M&A transactions–acquisitions-energy-sector/">The energy sector in 2014, after a few years of decline due to the uncertainty in the sector. Following a reform in the sector, the major Spanish companies have decided to divest and investors have decided to take advantage of the opportunity.
The real estate sector in 2014 has grown to 2008 levels, focusing mainly on tertiary assets (commercial premises, shopping centres and offices) and property packages. debt, while housing has yet to make a comeback. The main investors have been foreign, with Asian investors standing out.
"Although sectors that depend on consumption and the cycle will gradually be reactivated, as we are already seeing in the alimentación, which has been the protagonist of 14 operations in the month of January, placing it in the top 3 of the most active sectors" comments Diego Guiterrez of Abra-Invest.
Corporate divestitures will decline
Although companies will continue to make divestments, those with a healthier balance sheet will once again make purchases. Cross Border operations will be of great importance to diversify risks and to be prepared for a possible future crisis.
In 2014 we have already witnessed this trend with operations such as the purchase of the diagnostic unit of Novartis by Grifols or seeking for Coastal Energy by Cepsa.

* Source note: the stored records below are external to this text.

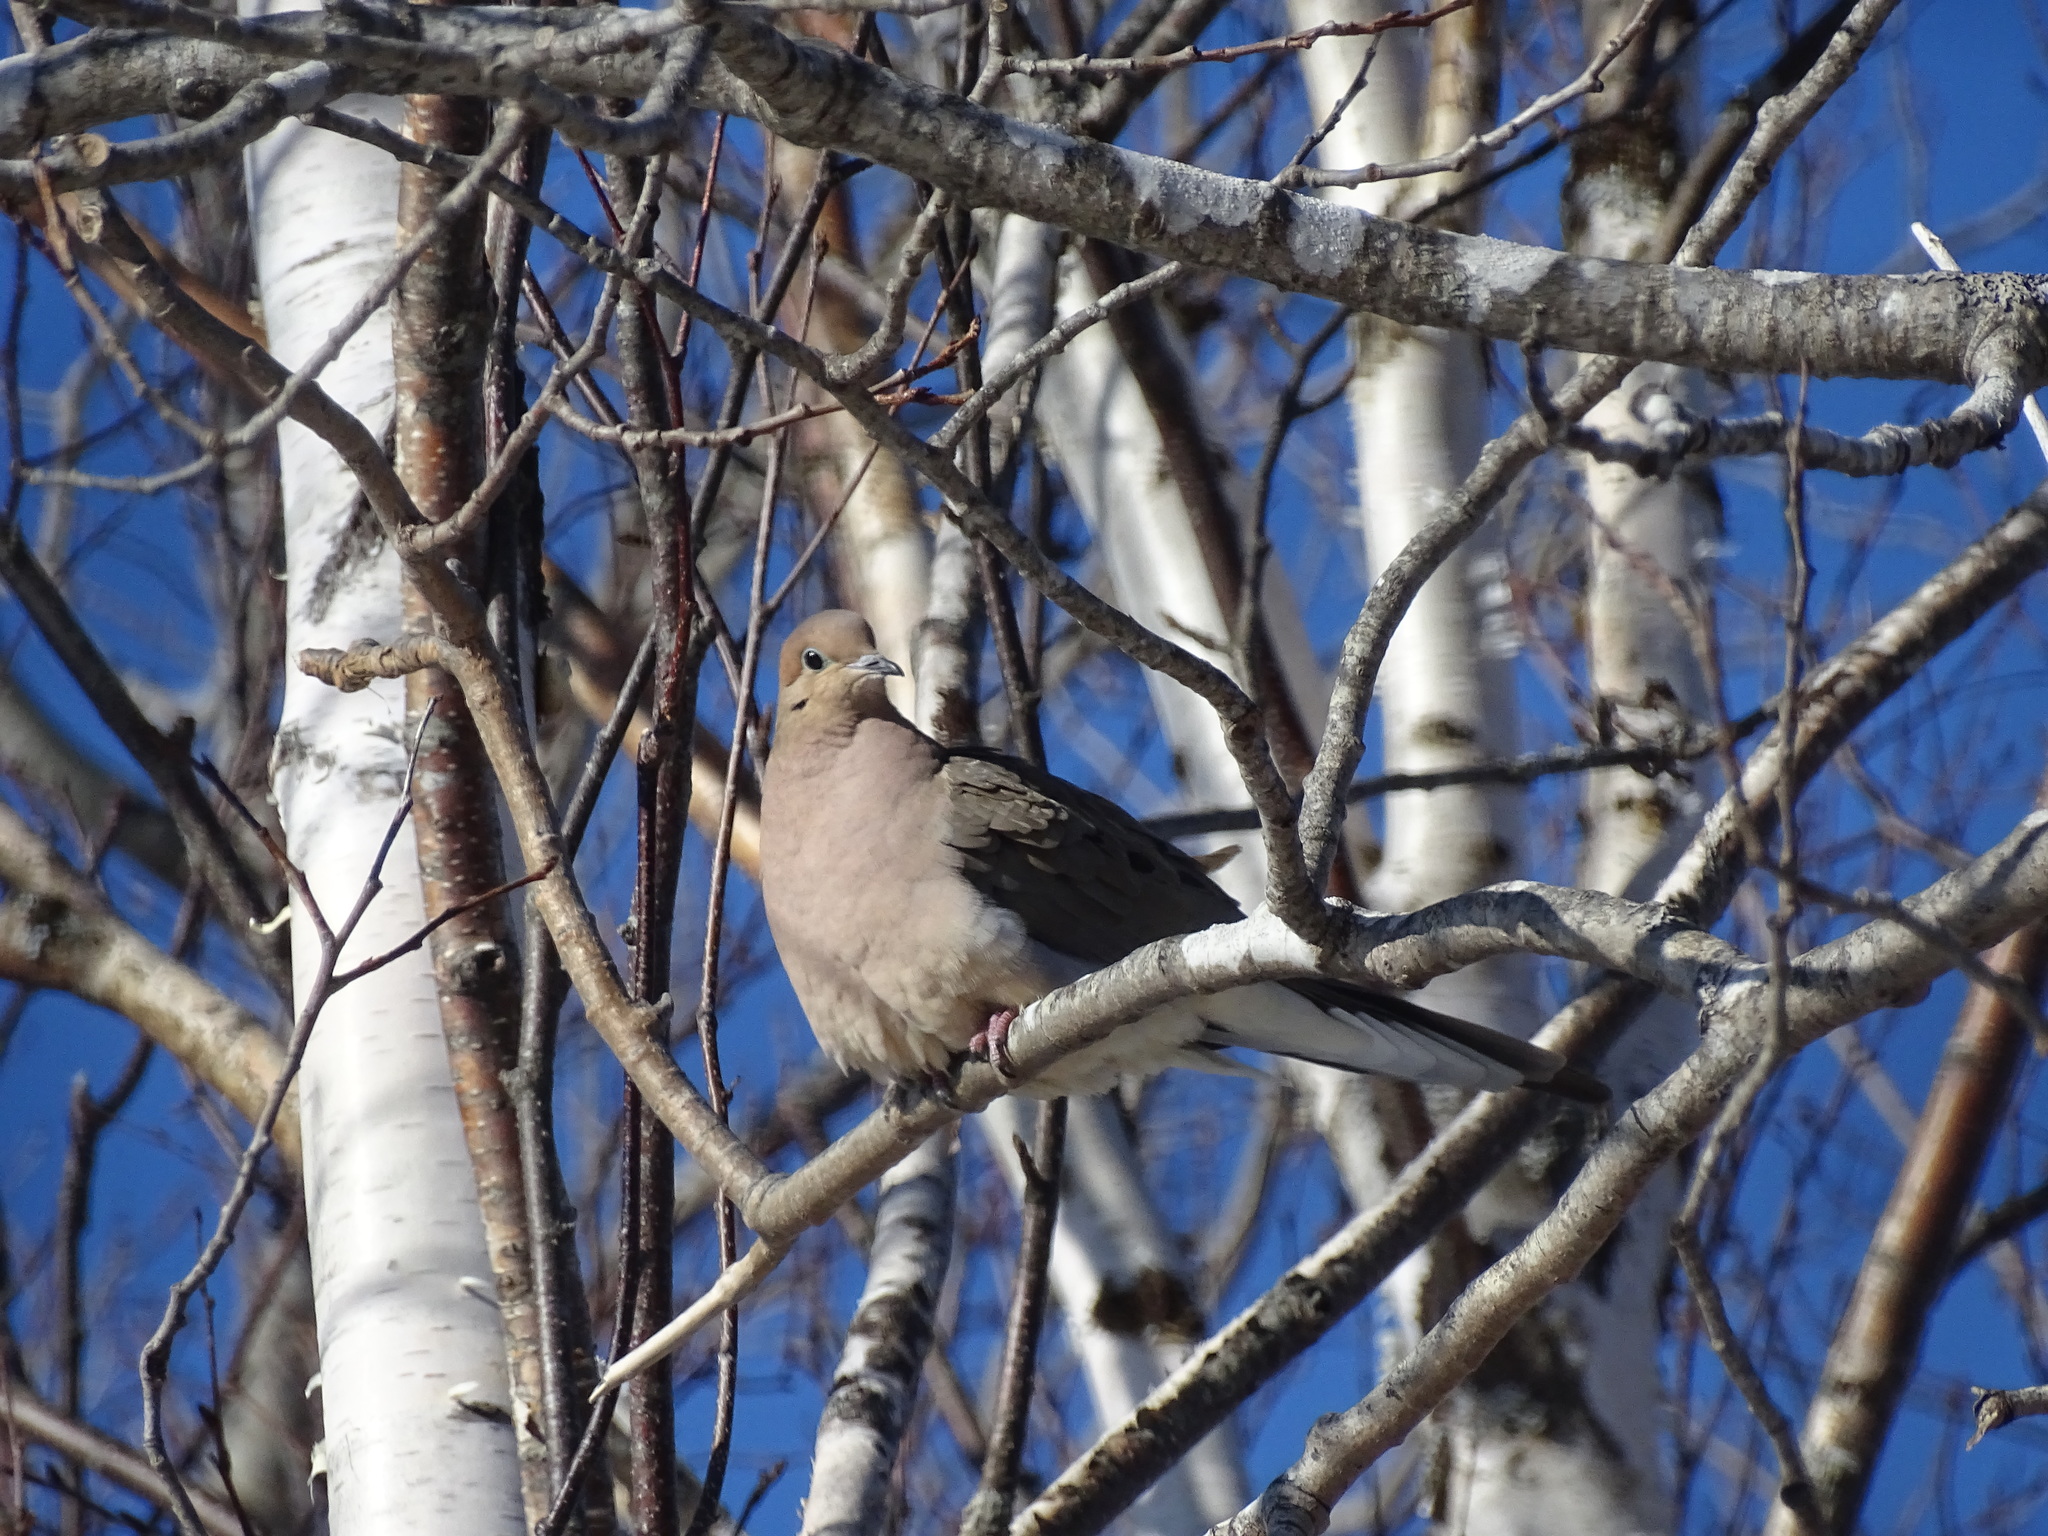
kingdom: Animalia
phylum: Chordata
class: Aves
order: Columbiformes
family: Columbidae
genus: Zenaida
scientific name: Zenaida macroura
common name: Mourning dove
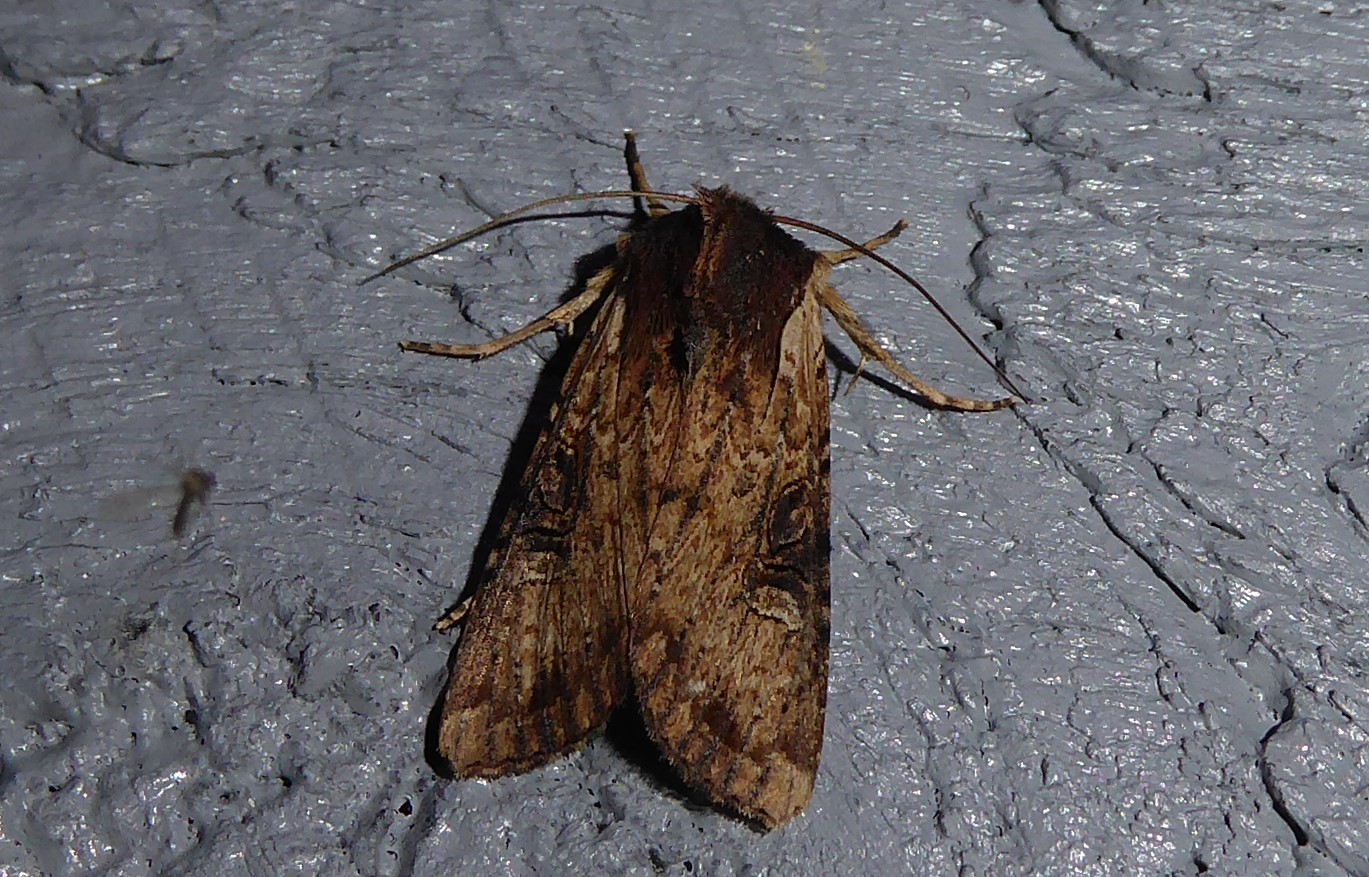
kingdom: Animalia
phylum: Arthropoda
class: Insecta
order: Lepidoptera
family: Noctuidae
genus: Ichneutica
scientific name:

Alternative financing will respond to SME needs
Banks will again lend money, although it is difficult to reach pre-2008 figures, but there will be debt for good companies and interesting operations.
In addition, the alternative finance market will continue to grow and companies, especially SMEs, will consider less traditional options.
"The success of the platforms is proof of this. Crowdlending and Crowdequity are having in our country, and crowdfunding in our country grew by 113% in 2014 reaching €62M" says Diego Gutierrez.